Attacks on the Press in 1997 - Burma
|Publisher||Committee to Protect Journalists|
|Publication Date||February 1998|
|Cite as||Committee to Protect Journalists, Attacks on the Press in 1997 - Burma, February 1998, available at: http://www.refworld.org/docid/47c5652bc.html [accessed 23 November 2017]|
|Disclaimer||This is not a UNHCR publication. UNHCR is not responsible for, nor does it necessarily endorse, its content. Any views expressed are solely those of the author or publisher and do not necessarily reflect those of UNHCR, the United Nations or its Member States.|
The generals who have run Burma with an iron hand since 1988 tried to soften the image of their authoritarian regime in November when the State Law and Order Restoration Council (SLORC) was given the kinder, gentler appellation of State Peace and Development Council (SPDC). But a junta is still a junta, and the name change did nothing to ease the deplorable state of the press and other forms of free expression.
There are no independent newspapers or broadcast outlets in Burma. It is illegal to own a photocopy or fax machine, computer modems are contraband items, and only a handful of foreign companies, embassies and government agencies maintain legal access to the Internet. Local stringers for foreign news agencies face harassment and are frequently constrained in their reporting. Foreign reporters are often denied visas to the country, especially those whom the generals deem unsympathetic to their rule.

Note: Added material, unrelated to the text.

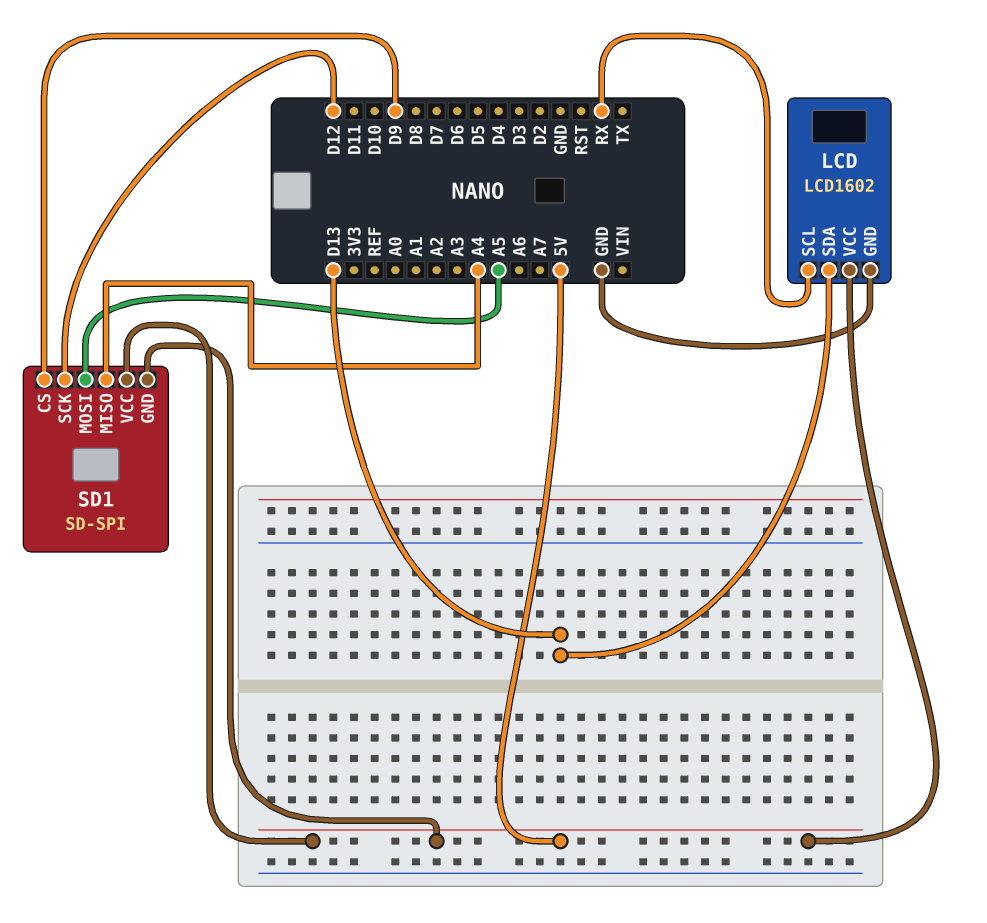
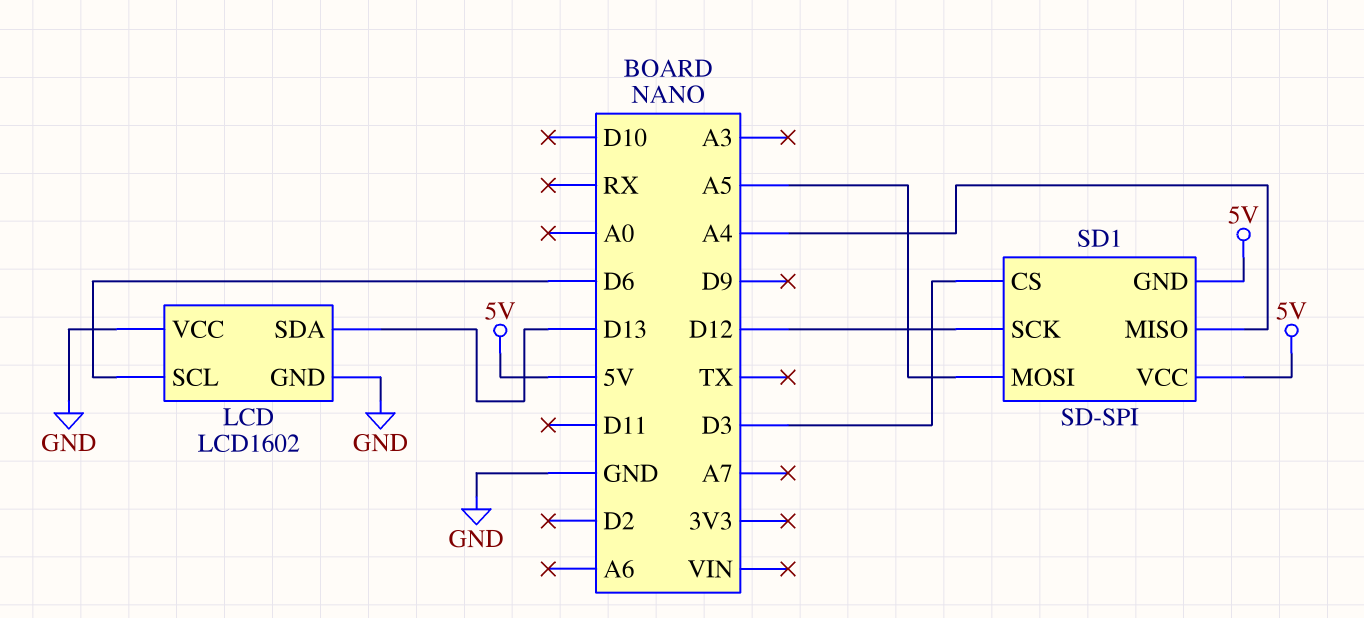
LCD pin SCL: RX -> D6
LCD pin VCC: 5V -> GND
SD1 pin CS: D9 -> D3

A tiny number of opposition leaflets and newsletters are produced by hand in Burma using silk-screen printing. These publications, seldom numbering more than 1,000 copies, are sometimes distributed on college campuses at great risk to their publishers. Even this activity has been sharply limited by the continuing closure of nearly all universities and colleges following student demonstrations in late 1996. A tiny underground short-wave radio station, the Democratic Voice of Burma, or DVB, operates in the jungles near the Thai-Burma border and carries news of ongoing military campaigns against ethnic insurgents, jailings, and other banned topics. The only other non-official media come from Burmese-language services operated by the Voice of America, British Broadcasting Corporation, and the U.S.-sponsored Radio Free Asia.
The SPDC frequently has continued a long-standing practice of barring visiting journalists from meeting with opposition leader and Nobel Prize laureate Daw Aung San Suu Kyi, whose National League for Democracy (NLD) is virtually the only independent political voice in the country. They also continue to disrupt her phone service, impeding her ability to communicate with journalists outside the country. On the eve of the NLD's party congress in May, the SPDC detained hundreds of NLD aides and party members. Eventually, the two-day event went forward at Suu Kyi's residence, but the military controlled access and barred the press from covering the meeting.
Also in May, the junta asked the government of Thailand to prevent Thai reporters covering a state visit to Rangoon by then-prime minister Chavalit Yongchaiyudh from speaking to Suu Kyi. CPJ joined protests by Thai press groups by writing letters to the governments of both Thailand and Burma denouncing the action. On June 13, five NLD workers were arrested following the release abroad of a videotaped appeal for democracy by Suu Kyi. The five were later given lengthy prison terms and accused by junta member Lt. Gen. Khin Nyunt of having collaborated with "overseas anti-government activists and advocates of destruction within the country."
In July, the Association of Southeast Asian Nations (ASEAN) ignored international protests and an abysmal human rights record and lent legitimacy to one of the world's most repressive regimes by admitting Burma as a member of the association on the strong urging of Malaysia, Indonesia, and Singapore.